[Opening SOURCE DATA section]

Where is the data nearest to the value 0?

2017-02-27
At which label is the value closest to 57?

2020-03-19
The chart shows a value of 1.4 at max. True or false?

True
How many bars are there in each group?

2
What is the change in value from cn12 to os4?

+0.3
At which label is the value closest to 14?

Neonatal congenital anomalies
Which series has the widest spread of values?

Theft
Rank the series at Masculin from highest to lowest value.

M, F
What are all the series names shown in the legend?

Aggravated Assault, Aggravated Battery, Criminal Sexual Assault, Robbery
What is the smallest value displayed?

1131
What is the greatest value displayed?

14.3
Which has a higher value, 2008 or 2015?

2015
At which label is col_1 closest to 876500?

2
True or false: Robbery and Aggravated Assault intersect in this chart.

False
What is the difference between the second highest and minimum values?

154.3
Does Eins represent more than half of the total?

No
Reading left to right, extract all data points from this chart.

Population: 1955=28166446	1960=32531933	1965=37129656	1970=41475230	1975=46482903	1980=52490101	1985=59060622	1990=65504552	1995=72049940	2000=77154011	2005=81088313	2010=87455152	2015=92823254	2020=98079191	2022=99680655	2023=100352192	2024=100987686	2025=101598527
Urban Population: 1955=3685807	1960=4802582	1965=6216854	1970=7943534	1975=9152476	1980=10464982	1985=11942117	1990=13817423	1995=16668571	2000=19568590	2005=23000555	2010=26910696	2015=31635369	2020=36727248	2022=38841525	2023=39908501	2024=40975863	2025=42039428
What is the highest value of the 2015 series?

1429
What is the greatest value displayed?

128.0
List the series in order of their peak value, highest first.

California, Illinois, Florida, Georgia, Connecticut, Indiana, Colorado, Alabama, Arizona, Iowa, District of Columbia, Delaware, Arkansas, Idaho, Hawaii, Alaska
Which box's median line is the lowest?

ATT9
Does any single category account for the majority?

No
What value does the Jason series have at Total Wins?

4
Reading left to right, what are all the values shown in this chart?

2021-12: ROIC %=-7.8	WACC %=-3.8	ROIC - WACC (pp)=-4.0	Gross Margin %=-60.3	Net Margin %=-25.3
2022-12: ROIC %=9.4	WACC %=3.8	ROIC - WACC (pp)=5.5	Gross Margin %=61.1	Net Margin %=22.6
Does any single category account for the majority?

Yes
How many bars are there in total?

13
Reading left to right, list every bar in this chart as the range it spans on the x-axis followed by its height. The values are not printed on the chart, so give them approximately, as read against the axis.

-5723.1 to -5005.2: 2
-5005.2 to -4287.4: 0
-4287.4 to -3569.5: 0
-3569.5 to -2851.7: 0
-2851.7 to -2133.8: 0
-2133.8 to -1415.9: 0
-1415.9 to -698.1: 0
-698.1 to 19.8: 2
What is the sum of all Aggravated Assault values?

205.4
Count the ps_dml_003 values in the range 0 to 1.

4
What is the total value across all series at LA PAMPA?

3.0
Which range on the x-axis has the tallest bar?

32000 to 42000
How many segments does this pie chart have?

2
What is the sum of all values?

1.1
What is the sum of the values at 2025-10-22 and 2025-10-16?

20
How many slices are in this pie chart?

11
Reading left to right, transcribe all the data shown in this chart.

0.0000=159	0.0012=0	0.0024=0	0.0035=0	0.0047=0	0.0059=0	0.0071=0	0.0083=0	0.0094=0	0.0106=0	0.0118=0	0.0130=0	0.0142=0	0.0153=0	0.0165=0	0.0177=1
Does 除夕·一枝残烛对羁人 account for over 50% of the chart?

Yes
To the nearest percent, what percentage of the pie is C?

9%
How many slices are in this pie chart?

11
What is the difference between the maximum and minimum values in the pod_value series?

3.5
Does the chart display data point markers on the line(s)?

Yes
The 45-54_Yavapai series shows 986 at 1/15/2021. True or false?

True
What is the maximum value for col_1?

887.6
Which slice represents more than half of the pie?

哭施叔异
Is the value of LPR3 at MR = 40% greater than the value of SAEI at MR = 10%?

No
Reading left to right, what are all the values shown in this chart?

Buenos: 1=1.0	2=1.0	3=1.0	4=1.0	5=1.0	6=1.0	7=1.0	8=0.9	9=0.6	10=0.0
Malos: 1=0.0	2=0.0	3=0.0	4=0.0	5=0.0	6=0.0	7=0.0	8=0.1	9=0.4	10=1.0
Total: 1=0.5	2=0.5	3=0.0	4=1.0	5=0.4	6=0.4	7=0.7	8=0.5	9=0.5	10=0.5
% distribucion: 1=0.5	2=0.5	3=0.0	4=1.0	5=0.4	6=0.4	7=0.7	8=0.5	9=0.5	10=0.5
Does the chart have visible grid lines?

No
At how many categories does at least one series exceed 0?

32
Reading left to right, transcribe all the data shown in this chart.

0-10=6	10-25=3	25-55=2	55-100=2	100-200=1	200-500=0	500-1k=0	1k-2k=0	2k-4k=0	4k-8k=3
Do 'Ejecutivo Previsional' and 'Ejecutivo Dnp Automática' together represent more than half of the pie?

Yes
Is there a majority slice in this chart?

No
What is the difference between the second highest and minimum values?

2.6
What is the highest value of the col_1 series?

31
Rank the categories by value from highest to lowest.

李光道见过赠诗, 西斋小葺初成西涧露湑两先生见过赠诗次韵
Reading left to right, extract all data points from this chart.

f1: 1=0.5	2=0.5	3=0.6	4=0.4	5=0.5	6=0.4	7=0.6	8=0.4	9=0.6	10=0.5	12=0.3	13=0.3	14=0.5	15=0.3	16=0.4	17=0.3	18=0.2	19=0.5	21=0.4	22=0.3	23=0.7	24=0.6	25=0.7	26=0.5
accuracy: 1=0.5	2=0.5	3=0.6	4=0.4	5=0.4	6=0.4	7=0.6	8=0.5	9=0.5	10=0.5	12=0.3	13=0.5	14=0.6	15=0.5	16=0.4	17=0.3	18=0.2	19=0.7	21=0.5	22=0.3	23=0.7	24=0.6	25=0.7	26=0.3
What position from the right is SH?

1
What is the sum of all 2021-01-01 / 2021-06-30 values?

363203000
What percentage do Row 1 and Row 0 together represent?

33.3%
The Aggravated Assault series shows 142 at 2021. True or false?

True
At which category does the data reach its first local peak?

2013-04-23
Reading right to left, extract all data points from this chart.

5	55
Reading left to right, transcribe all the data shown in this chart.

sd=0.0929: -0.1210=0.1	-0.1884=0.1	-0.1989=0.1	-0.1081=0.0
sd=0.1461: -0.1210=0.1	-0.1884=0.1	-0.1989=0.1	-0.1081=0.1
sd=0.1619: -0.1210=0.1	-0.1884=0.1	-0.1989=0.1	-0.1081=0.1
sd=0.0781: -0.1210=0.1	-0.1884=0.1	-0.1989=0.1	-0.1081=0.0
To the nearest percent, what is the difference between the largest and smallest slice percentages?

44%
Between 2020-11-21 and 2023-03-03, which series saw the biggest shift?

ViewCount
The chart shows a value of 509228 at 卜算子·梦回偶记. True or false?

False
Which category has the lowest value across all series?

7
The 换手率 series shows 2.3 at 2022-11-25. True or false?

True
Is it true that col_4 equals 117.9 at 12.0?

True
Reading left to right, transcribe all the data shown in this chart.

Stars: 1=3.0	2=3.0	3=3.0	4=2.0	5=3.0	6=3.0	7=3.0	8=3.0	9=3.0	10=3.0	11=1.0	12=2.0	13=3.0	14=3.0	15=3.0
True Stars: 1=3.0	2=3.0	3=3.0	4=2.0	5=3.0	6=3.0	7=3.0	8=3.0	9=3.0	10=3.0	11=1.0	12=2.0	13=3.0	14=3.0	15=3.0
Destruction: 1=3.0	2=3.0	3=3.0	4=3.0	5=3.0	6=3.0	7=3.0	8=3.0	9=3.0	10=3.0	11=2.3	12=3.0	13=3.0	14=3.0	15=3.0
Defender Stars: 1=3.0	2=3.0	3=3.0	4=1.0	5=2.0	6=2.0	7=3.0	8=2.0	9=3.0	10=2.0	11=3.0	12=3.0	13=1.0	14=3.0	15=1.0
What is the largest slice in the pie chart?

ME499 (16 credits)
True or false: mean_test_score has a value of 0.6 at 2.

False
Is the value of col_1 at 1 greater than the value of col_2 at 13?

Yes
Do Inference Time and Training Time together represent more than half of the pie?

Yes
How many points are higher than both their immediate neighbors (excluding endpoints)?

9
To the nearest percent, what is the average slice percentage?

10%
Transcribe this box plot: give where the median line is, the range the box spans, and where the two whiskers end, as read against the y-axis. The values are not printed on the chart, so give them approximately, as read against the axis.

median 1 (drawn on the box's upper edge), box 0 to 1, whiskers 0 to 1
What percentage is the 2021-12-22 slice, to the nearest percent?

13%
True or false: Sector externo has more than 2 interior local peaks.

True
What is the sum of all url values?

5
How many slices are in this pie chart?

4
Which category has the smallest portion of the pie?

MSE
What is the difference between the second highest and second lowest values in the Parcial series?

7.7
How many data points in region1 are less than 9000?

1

[Closing SOURCE DATA section]

_EXERCISE:_ Swap "value" for "reading" in the rows from the start of the records through the line containing "What is the change in value from cn12 to os4?", both ends included. Give those rows again with nothing else changed.

_COMPLETED TASK:_
Where is the data nearest to the reading 0?

2017-02-27
At which label is the reading closest to 57?

2020-03-19
The chart shows a reading of 1.4 at max. True or false?

True
How many bars are there in each group?

2
What is the change in reading from cn12 to os4?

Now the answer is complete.